Parallel, crontab, perl/awk/sed

Running in parallel with BASH

The shell doesn’t do parallelzation in the HPC way (threads, MPI), but can run some simple commands at the same time without interaction.

The simplest way of parallelization is sending processes to a background and waiting in the script till they are done.:

# in the script body one may run several processes, like
command1 &
command2 &
command3 &

Here is an example that can be run as time script to demonstrate that execution takes 5 seconds, that is the timing of the longest chunk, and all the processes are run in parallel and finished before script’s exit.:

# trap is optional, just to be on the safe side
# at the beginning of the script, to get child processes down on exit
trap 'killall $(jobs -p) 2>/dev/null' EXIT

# dummy sleep commands groupped with echo and sent to the background
for i in 1 3 5; do
  { sleep $i; echo sleep for $i s is over; } &
done

# 'wait' makes sure jobs are done before script is finished
# try to comment it to see the difference
wait
echo THE END

Putting wait at very end of the script makes it to wait till all the child processes are over and only then exit. Having trap at very beginning makes sure we kill all the process whatever happens to the script. Otherwise they may stay running on their own even if the script has exited.

Another way to run in parallel yet avoiding sending to the background is using parallel.
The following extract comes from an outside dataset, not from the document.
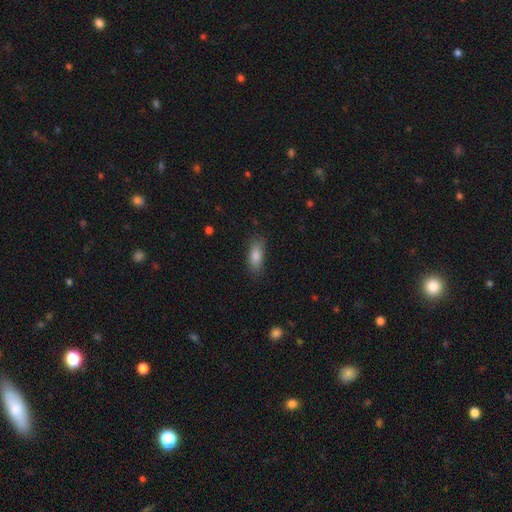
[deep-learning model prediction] A smooth galaxy with no disk features (82%) that is in between round and cigar-shaped (75%). Merging: none (80%).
This utility runs the specified command, passing it a single one of the specified arguments. This is repeated for each argument. Jobs may be run in parallel. The default is to run one job per CPU. If no command is specified before the --, the commands after it are instead run in parallel.

# normally the command is passed the argument at the end of its command line. With -i
# option, any instances of "{}" in the command are replaced with the argument.
parallel command {} -- arguments_list

# example of making a backup with parallel rsync
parallel -i rsync -auvW {}/ user@server:{}.backup -- dir1 dir2 dir3

# in case you want to run a command, say ten times, the arguments can be any dummy list
# normally parallel passes arguments at the end of the command, with '-i' they needs to
# be placed explicitly with '{}', or can be skipped, like here
parallel -i date -- {1..10}

#  if no command is specified before the --, the commands after it are instead run in parallel,
parallel -- ls df "echo hi"

On Triton we have installed Tollef Fog Heen’s version of parallel from moreutils-parallel CentOS’ RPM. GNU project has its own though, with different syntax, but of exactly the same name, so do not get confused.

Crontab

Allows run tasks automatically in the background. Users may set their own crontabs. Once crontab task is set, it will run independently on whether you are logged in to the system or not.

Run crontab -l to list all your current cron jobs, crontab -e to start editor. When in, you may add one or several lines, then save what you have added and exit the editor normally.

# run 'script' daily at 23:30
30 23 * * * $HOME/bin/backup_script > /home/user/log/backup.log 2>&1

# every two hours on Mon-Wed,Fri
0 /2 * * 1-3,5 rm /path/to/my/tmp/dir/* >/dev/null 2>&1

The executable script could be a normal command, but crontab’s shell has quite limited functionality, in case of anything more sofisticated than just a single command and a redirection you end up writing a separate script.

The first five positions corresponds to:

  • minute (0-59)

  • hour (0-23)

  • day (1-31)

  • month (1-12)

  • day of week (0-7, 0 or 7 is Sunday)

Possible values are:

  • * any value

  • , value list separator

  • - range of values

  • / steps

You set your favorite editor: export EDITOR=vim (can be a part of ~/.bashrc).

As part of the crontab file you may set several environmet variables, like MAILTO=name.surname@aalto.fi to recieve an output from the script or any possible errors. If MAILTO is defined but empty (MAILTO=""), no mail is sent.

Perl, awk, sed

Powerful onliners. Please consult correspoding man pages and other docs for the details, here we provide some examples. As it was standed at very beginning of the course, shell, with all its functionality is only a glue in between all kind of utilities, like grep, find, etc. Perl, awk and sed are what makes terminal even more powerful. Even though Perl can do everything what can awk and sed, one still may find tons of examples with the later ones. Here we provide some of them.

Python is yet another alternative.

# set delimiter to : and prints the first field of each line of passwd file (user name)
awk -F: '{print $1}' /etc/passwd

# sort lines by length, several ways to do it
cat file | perl -e 'print sort { length($a) <=> length($b) } <>'
cat file | awk '{ print length, $0 }' | sort -n -s | cut -d" " -f2-

# placeholders replacement example above could be
NAME=Jussi EMAIL=jussi@gmail.com; sed -e "s/\$NAME/$NAME/" -e "s/\$EMAIL/$EMAIL/" template

# inline word replacing in all files at once
perl -i -p -e "s/TKK/Aalto/g" *.html

About homework assignments

Available on Triton. See details in the $course_directory.